Essen

So lebte die kriminelle Mütter-Bande in Altenessen: Ein Nachbar erzählt vom Schandfleck der Straße

Vor einem Jahr stürmte die Polizei das Haus im Palmbuschweg.
Vor einem Jahr stürmte die Polizei das Haus im Palmbuschweg.
Foto: DER WESTEN
  • Vor einem Jahr stürmte die Polizei das Haus am Palmbuschweg
  • Dort lebten die Roma-Frauen, die dutzende Einbrüche in Deutschland begangen hatten
  • So erinnert sich ein Mitarbeiter der evangelischen Familienhilfe an seine Nachbarn

Essen. Die Vorgärten sind gepflegt. Die Fenster geputzt. Gardinen mit feinen Häkelmustern zieren sie. Die Häuser in dieser Ecke Altenessens sind altbacken, aber nicht hässlich. Nachkriegsbauten halt. Der Palmbuschweg ist nicht die schönste Straße Essens. Aber auch weit davon entfernt, ein Viertel voller Schrottimmobilien zu sein.

Doch die Hausnummer 121 sticht heraus. Die Tür notdürftig verrammelt. Klingelschilder ohne Namen. Ein Briefkasten, der seine besten Tage hinter sich hat. Bis vor einem Jahr war das Haus noch von Roma-Familien bewohnt. Darunter: eine hochkriminelle Einbrecherbande.

Mehrere Frauen hatten über Jahre dutzende Einbrüche verübt. Ende 2015 begann die Polizei sie zu observieren. Vor einem Jahr dann der Zugriff. Im März wurden sie zu hohen Haftstrafen verurteilt.

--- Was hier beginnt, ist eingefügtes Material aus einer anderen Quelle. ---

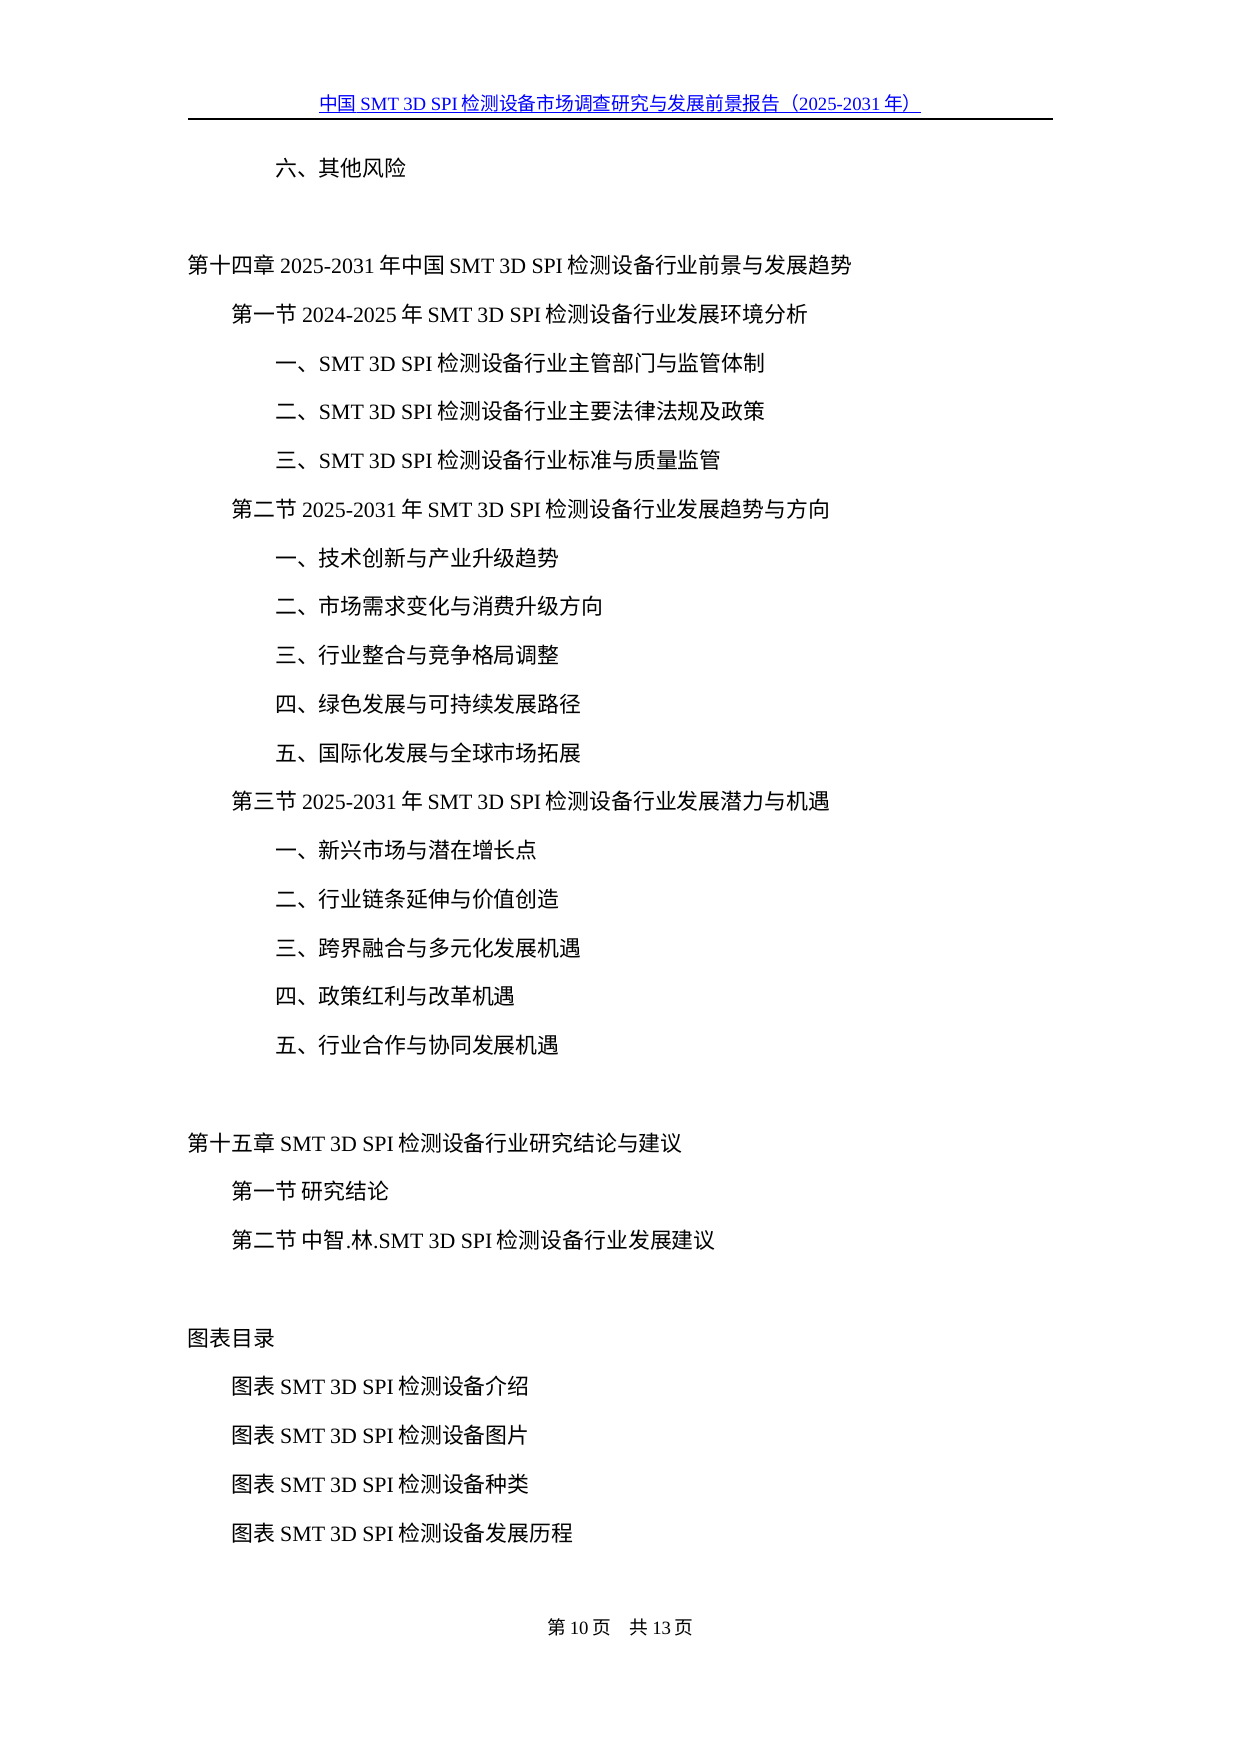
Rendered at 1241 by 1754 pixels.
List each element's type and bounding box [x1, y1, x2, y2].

text [187, 150, 1053, 1548]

Heute erinnern nur noch die Vorhängeschlösser an den Mülltonnen der evangelischen Familienhilfe an diese Zeit. Die ist genau gegenüber der Hausnummer 121. Ein Mitarbeiter klärt auf: "Wir mussten unsere Mülltonnen verschließen, weil die Familien aus dem Haus ihren Müll säckeweise bei uns reingestopft haben."

Auch sonst war der Palmbuschweg damals nicht so beschaulich anzusehen wie heute. Das Haus war mit Menschen überfüllt, fast täglich wurden Kisten in die Wohnungen hinein und hinausgetragen. Es war ein stetiges Kommen und Gehen: "Man kannte ein paar Gesichter, aber es waren auch immer wieder neue Männer und Frauen hier", so der Anwohner. Der Müll stapelte sich auf der Straße.

Die Ecke war ein Schandfleck der Straße.

Und laut war es, manchmal bis spät in die Nacht. "Da musste ich dann auch mal mit den Herren, die sich auf der Straße trafen und lautstark diskutierten, reden." Direkt neben der Familienhilfe ist ein Wohnheim für Jugendliche aus schwierigen Verhältnissen. Die Männer standen auf dem kleinen Parkplatz vor der Familienhilfe. Raubten den Jungen und Mädchen den Schlaf.

Und die Frauen gingen unbemerkt auf ihre Klautouren.

Vor gut einem Jahr war dann der letzte Roma aus dem Haus verschwunden. Seitdem hat sich die Situation merklich gebessert, sagt der Mitarbeiter der Familienhilfe.

Eine syrische Familie wohnt mittlerweile wieder in einer der Wohnungen im Haus. Kleine Blümchen stehen auf der Fensterbank. Hinter dem Fenster hängen Gardinen mit kleinen Häkelmustern.